The last two posts talked about text mining and philosophy – http://man.herm3tica.tv/will-and-desire-along-modern-philosophy/ and http://man.herm3tica.tv/will-and-desire-along-modern-philosophy-ii/-. I treated to explore how computer tools can help us to understand from another point of view complex works -as the philosophical ones-. On the present post, I will continue using text mining applied to philosophy focussing the case of Friedrich Nietzsche.

Nietzsche Topic Modeling

In this case, I joined several Nietzsche’s works creating a corpus. Specifficaly, I downloaded from Gutenberg Project the works: The birth of tragedy, Gay science, Zarathustra, Beyond god and evil, Human All too human, Ecce Homo, Antichrist, On the genealogy of moral and The will of power. I runned topicmodels package – https://CRAN.R-project.org/package=topicmodels– over this corpus to separate terms into 3 groups. Shown bellow the plot resulted:

Digital humanities: Text mining applied to philosophy

What we see here is the classification of the 10 most frequent words. As it’s seen, the first and the second topic are quite related. One of them is more oriented to time, art, nature and music; and the other one contains words like morality, people, truth or form. Finally, we have a third topic with words like thou, ye or Zarathustra, among others.

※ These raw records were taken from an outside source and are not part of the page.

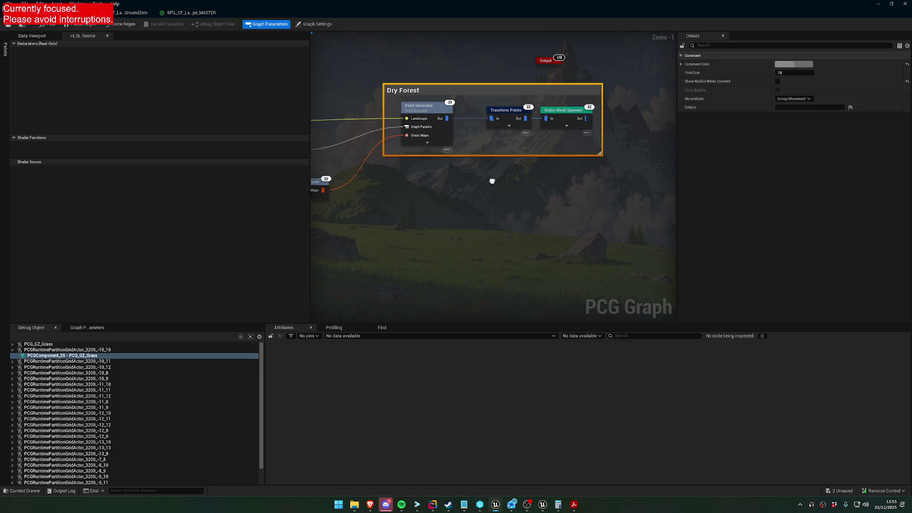
Duplicate the Dry Forest comment below the original and rename the copy 'All Other (Test'.
key("ctrl+d")
left_click_drag(498, 212, 431, 211)
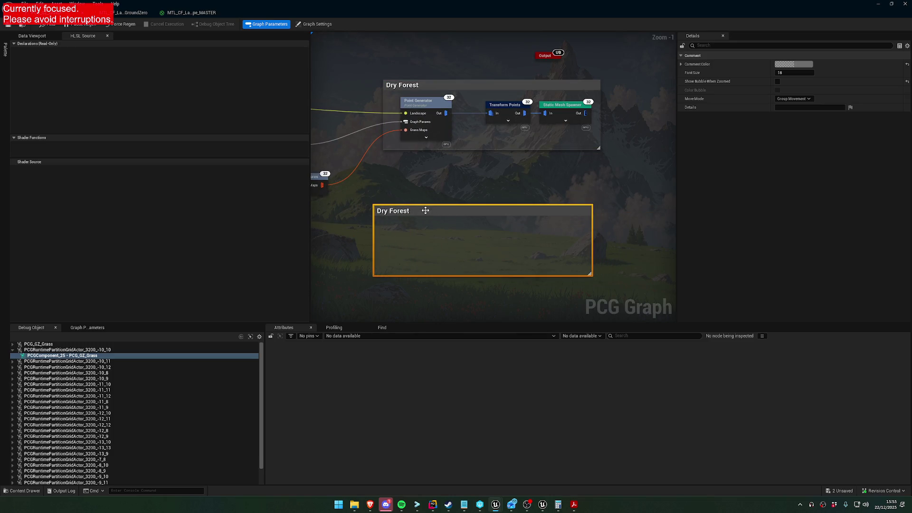
type("All O")
type("ther (D")
type("ebug")
key("BackSpace")
key("BackSpace")
key("BackSpace")
type("Test")
key("Return")
Copy the Dry Forest's three spawning nodes and paste them inside the All Other comment.
left_click(425, 103)
left_click(505, 105, "ctrl")
left_click(561, 105, "ctrl")
key("ctrl+c")
key("ctrl+v")
left_click_drag(378, 246, 414, 232)
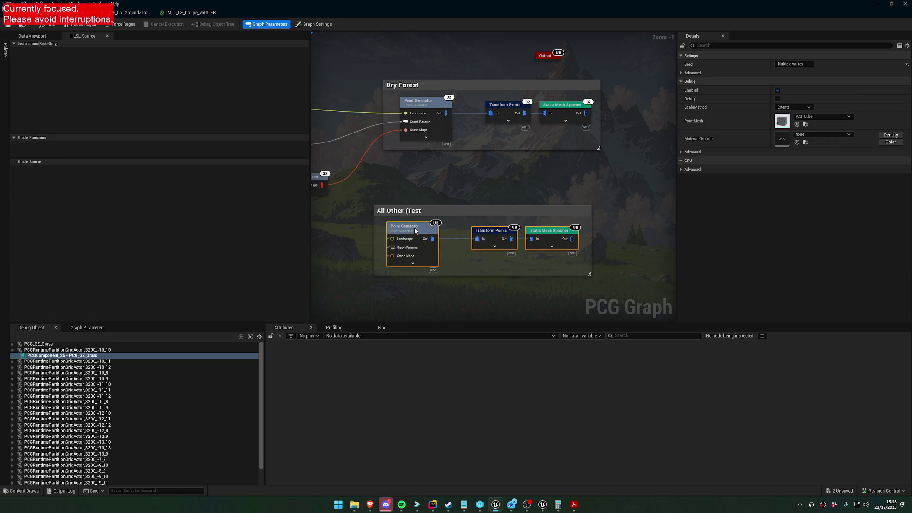
Wire Grass Maps, the Landscape (via a reroute) and Graph Params into the All Other Point Generator.
left_click_drag(350, 216, 466, 215)
left_click(466, 214)
left_click(427, 181)
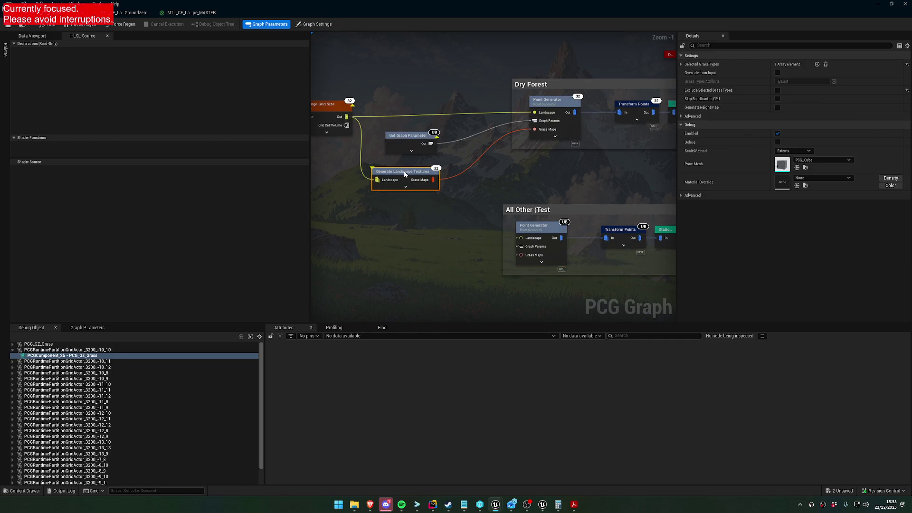
left_click_drag(432, 180, 520, 256)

Digital humanities: Text mining applied to philosophy
Distance between Topics, Nietzsche

Per-Document classification

If we know Nietzsche’s work a little, it is not very difficult to guess which work is related with each topic: we find a cluster centered on Zarathustra; another one on The Birth of Tragedy; the last one on the works about moral and christianity. However, let’s plot these correlations using the argument gamma which indicates the per-document probability for each topic:

Digital humanities: Text mining applied to philosophy
Gamma values comparative by topic

Now we can see better how the algorithm distributes works along the topics. The majority of works belong just to one topic. It is because of this that they have two ceros and a one within each plot. Just few works have medium values: Human too human, Gay science and Ecce homo. Probably, we should consider these works as bridges within Nietzsche’s corpus. As we see, these bridges are situated, especially, on the works Human, All Too Human, even more Gay science and Ecce homo. At the same time, Ecce homo is the only work which has similarities with Zarathustra.

Other sources

This third post of text mining applied to philosophy gives continuity to previous studies. Among then, I would like to highlight the work of David M. Berry, especially the post Berry, D. M., & Rybicki, J. (2012, diciembre 19). The author signal: Nietzsche’s typewriter and medium theory. Stunlaw. http://stunlaw.blogspot.com/2012/12/the-author-signal-nietzsches-typewriter.html. This post points out how technologies influence in our production of knowledge, not just as a change of style. Of course, also the text Silge, J., & Robinson, D. (2017). Text mining with R: A tidy approach (First edition). O’Reilly. https://www.tidytextmining.com/ is a key reference regarding to the technical development.